Estar incómodo fue algo criticado durante décadas. De hecho, hace apenas 50 años, el ideal de vida de muchas personas era alcanzar la comodidad. Si alguien tenía lo suficiente para vivir tranquilo y cómodo, se le consideraba exitoso. La comodidad era sinónimo de triunfo.
No es casualidad que toda la revolución tecnológica se haya sostenido sobre esa premisa: hacernos la vida más cómoda. Automóviles, electrodomésticos, pantallas táctiles, asistentes virtuales… cada avance promete ahorrarnos esfuerzo, tiempo y complicaciones. En teoría, más comodidad equivale a una vida mejor.

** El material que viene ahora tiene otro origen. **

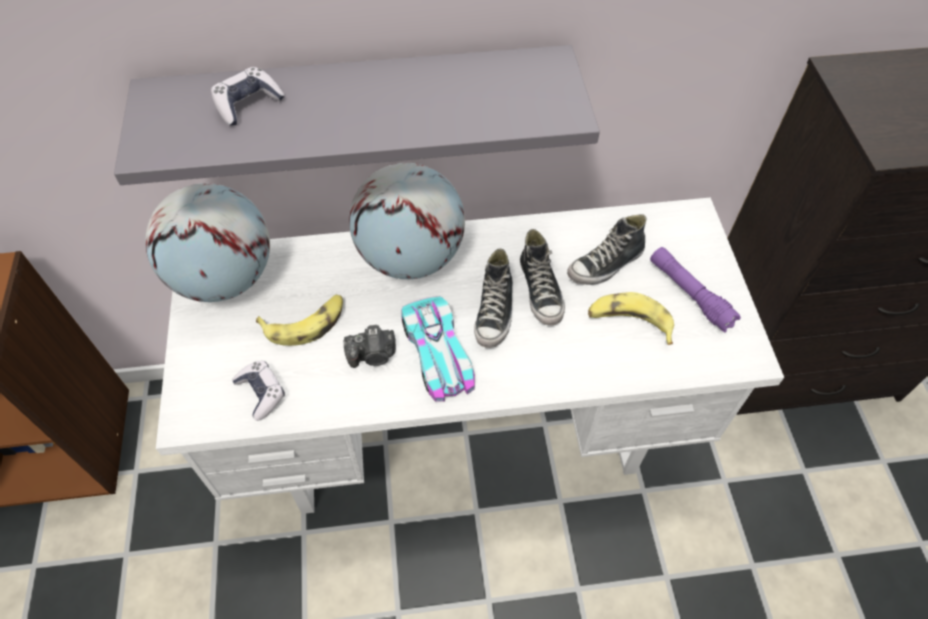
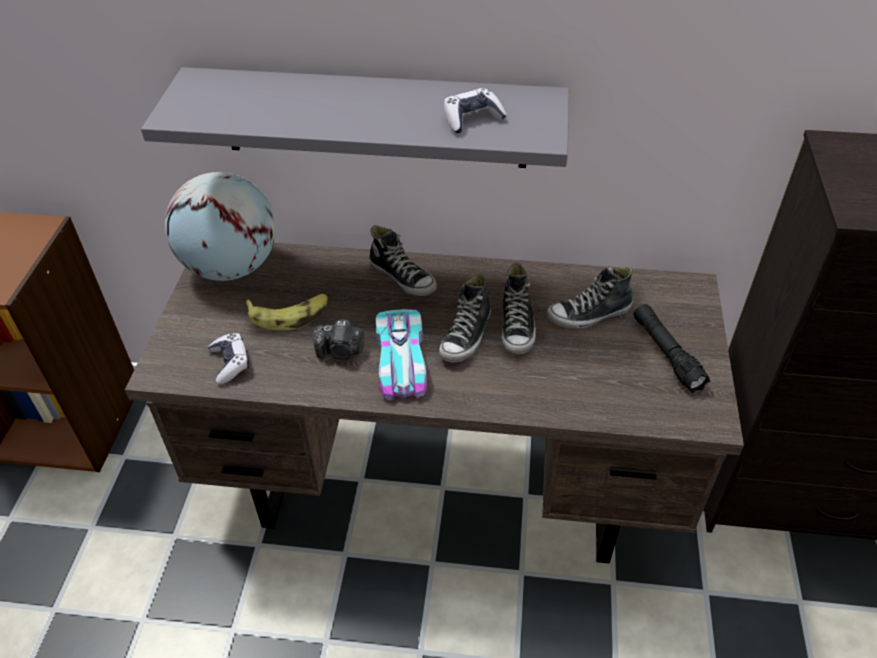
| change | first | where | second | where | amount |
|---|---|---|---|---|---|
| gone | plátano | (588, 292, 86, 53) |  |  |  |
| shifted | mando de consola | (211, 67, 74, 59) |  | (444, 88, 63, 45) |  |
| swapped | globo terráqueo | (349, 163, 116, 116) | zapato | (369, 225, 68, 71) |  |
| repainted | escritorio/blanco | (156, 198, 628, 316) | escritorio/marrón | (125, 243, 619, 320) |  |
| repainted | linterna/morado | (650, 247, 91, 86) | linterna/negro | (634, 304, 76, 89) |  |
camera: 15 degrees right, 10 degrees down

Pero cuando hablamos de energía, propósito y bienestar real, la ecuación cambia. La comodidad prolongada puede volverse un enemigo silencioso. Una relación cómoda, por ejemplo, muchas veces pierde su chispa. Un trabajo demasiado cómodo se vuelve aburrido. Una rutina cómoda anestesia la curiosidad. Estar demasiado cómodo puede, sin darnos cuenta, adormecer las ganas de crear algo nuevo.
La incomodidad, en cambio, sacude. Nos obliga a preguntarnos: ¿qué puedo elegir diferente? ¿Qué más es posible? ¿Qué no está funcionando? Es la alarma que interrumpe la zona de confort y nos invita a movernos, a crecer, a atrevernos.
Detrás de cada incomodidad hay una pista. A veces señala que estamos en un lugar que ya no es congruente con nuestra energía. Otras veces revela que hay algo dentro de nosotros que necesita ser revisado: un límite que no hemos puesto, un miedo que ya es hora de enfrentar, un deseo postergado que pide salir.
Podríamos decir que la incomodidad es el lenguaje secreto del cambio. Cuando todo está perfectamente cómodo, nada se mueve. Pero cuando algo roza, duele o incomoda, aparece una oportunidad: elegir quedarse igual o moverse. Y moverse no siempre significa huir; a veces significa quedarse y mirar de frente lo que duele.
El progreso, tanto personal como colectivo, suele nacer de la incomodidad. Grandes ideas, innovaciones, revoluciones sociales o saltos creativos se encendieron gracias a alguien que no pudo —o no quiso— seguir cómodo. En lo cotidiano, también ocurre: cambiamos de hábitos, mudamos de ciudad, rompemos moldes cuando algo dentro se vuelve insoportable de ignorar.
Por eso, tal vez deberíamos reconciliarnos con la incomodidad. Reconocerla como una brújula. Una alerta. Un motor. Y preguntarnos: ¿qué parte de mi vida se ha vuelto demasiado cómoda? ¿Qué posibilidad estoy sacrificando para no incomodarme?
No se trata de buscar el sufrimiento por deporte. De hecho, la incomodidad no es sufrir. Estar incómodo se trata de ir más allá de los límites autoimpuestos. Nadie quiere vivir en un sufrimiento eterno. Así que se trata de honrar esa molestia que, cuando se escucha, puede transformarse en impulso. A fin de cuentas, la incomodidad construye.